**Tarefas a realizar**
#1 Traduza para inglês esta frase do texto sobre os rappers franceses: «Em França, os rappers andam há mais de 15 anos a alertar para a situação dos "banlieues" (subúrbios).»
#2 Retome o texto sobre os rappers franceses a partir do ponto em que termina, escrevendo um ou dois parágrafos.

AS PREMONIÇÕES DOS RAPPERS

A comunicação social encontrou nelas sinais premonitórios, políticos de direita viram-nas como atilhos de violência: as palavras do rap francês nunca foram tão dissecadas. Com os motins nos subúrbios, os rappers, maioritariamente filhos da imigração e originários destas zonas, tornaram-se nos interlocutores privilegiados dos jovens que durante três semanas incendiaram carros e levaram o Governo a declarar o estado de emergência por três meses. Em França, os rappers andam há mais de 15 anos a alertar para a situação dos "banlieues" (subúrbios). Um mês depois do início dos motins, o PÚBLICO esteve com dois rappers em Paris, Bams, filha de camaroneses, e Hamé, do grupo La Rumeur, filho de argelinos.

**Material extraído**
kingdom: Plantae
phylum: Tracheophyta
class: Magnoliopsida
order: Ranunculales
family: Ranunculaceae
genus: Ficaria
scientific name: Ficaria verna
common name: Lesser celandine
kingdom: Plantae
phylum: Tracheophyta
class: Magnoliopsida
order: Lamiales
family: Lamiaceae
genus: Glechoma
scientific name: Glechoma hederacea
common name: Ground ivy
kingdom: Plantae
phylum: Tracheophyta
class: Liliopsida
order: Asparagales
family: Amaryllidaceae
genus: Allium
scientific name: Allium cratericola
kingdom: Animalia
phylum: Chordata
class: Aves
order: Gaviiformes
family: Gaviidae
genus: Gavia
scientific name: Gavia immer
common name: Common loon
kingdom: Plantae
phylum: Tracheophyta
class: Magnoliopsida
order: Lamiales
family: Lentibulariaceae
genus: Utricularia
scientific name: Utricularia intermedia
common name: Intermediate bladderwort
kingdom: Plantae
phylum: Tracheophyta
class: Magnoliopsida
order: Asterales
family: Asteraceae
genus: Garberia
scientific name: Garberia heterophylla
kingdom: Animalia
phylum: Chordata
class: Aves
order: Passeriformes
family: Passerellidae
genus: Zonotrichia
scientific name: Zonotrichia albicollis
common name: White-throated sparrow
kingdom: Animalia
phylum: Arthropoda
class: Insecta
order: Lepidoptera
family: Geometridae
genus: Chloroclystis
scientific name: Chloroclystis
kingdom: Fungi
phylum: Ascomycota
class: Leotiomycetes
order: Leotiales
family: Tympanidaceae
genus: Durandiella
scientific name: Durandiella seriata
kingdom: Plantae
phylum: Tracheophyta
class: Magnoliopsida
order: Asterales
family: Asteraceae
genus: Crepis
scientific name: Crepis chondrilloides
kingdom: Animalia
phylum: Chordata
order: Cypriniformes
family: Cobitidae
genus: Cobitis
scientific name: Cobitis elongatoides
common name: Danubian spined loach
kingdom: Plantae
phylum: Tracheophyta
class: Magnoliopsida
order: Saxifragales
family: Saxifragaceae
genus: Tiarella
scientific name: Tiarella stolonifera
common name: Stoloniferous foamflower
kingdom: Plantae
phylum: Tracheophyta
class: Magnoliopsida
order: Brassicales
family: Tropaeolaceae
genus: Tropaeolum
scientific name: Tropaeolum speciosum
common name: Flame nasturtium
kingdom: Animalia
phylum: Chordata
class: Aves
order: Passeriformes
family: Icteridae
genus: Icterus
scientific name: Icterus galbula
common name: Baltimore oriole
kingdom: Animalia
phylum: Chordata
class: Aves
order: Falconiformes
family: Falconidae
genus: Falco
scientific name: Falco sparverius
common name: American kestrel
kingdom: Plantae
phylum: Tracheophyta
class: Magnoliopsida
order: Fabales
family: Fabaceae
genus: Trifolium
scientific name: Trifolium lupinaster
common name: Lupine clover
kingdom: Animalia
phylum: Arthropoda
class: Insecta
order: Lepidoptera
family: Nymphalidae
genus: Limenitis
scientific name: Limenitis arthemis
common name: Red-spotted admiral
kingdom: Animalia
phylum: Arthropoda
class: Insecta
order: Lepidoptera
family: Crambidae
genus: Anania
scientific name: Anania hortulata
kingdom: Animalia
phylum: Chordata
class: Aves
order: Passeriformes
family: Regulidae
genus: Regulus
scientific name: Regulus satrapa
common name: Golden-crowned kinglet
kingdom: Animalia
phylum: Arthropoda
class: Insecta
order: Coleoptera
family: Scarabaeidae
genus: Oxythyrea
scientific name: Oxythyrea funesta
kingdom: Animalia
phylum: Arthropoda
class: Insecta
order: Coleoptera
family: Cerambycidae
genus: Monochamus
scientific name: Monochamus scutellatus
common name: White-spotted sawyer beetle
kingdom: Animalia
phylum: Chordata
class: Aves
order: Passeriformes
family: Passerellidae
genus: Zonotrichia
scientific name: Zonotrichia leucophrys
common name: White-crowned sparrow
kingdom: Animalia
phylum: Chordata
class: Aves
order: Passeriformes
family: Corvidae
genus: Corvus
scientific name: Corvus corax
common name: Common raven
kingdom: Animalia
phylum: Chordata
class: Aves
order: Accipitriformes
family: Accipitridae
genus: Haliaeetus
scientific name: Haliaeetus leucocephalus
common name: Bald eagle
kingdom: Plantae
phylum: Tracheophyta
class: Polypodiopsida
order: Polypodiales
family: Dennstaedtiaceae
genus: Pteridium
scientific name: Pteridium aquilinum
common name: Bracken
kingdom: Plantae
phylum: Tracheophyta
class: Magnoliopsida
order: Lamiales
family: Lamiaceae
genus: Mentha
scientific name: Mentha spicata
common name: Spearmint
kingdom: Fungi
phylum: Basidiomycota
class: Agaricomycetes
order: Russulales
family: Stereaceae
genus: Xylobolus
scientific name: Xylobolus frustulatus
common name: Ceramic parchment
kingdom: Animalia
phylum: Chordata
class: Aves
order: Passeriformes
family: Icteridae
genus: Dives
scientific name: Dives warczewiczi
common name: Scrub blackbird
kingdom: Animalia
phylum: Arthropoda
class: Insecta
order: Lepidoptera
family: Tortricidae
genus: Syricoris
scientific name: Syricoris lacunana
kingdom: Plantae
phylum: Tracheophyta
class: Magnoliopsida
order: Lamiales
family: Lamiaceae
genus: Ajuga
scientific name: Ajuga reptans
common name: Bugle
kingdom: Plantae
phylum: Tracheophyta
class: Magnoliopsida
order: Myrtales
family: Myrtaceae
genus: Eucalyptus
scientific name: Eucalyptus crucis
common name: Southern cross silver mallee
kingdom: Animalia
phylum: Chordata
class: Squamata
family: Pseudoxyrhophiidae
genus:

**Respostas por tarefa**
#1 In France, rappers have been warning about the situation in the "banlieues" (suburbs) for more than 15 years.

#2
Há três anos, quando o grupo de rap La Rumeur lançou o seu primeiro álbum, L"Ombre sur La Mesure, editou uma revista gratuita onde Hamé escreveu um artigo que intitulou: "A insegurança pela pluma de um bárbaro". Em plena campanha presidencial, com a Frente Nacional (partido de extrema-direita) a ganhar cada vez mais eleitores, o rapper denunciava "os abusos policiais" e o clima de "insegurança instalado" pela polícia "nos bairros populares". Pouco tempo depois, Hamé era acusado de "difamação pública da polícia nacional" e processado pelo Ministério do Interior, tutelado por Nicolas Sarkozy, do governo do partido de direita UMP. O processo durou seis horas, conta Hamé com uma expressão grave que termina num sorriso quando diz que o ganhou. Mas o Ministério recorreu da decisão e só para o ano é que saberá o desfecho. "Vamos ver se ganho uma segunda vez", continua num tom desafiador este francês filho de argelinos.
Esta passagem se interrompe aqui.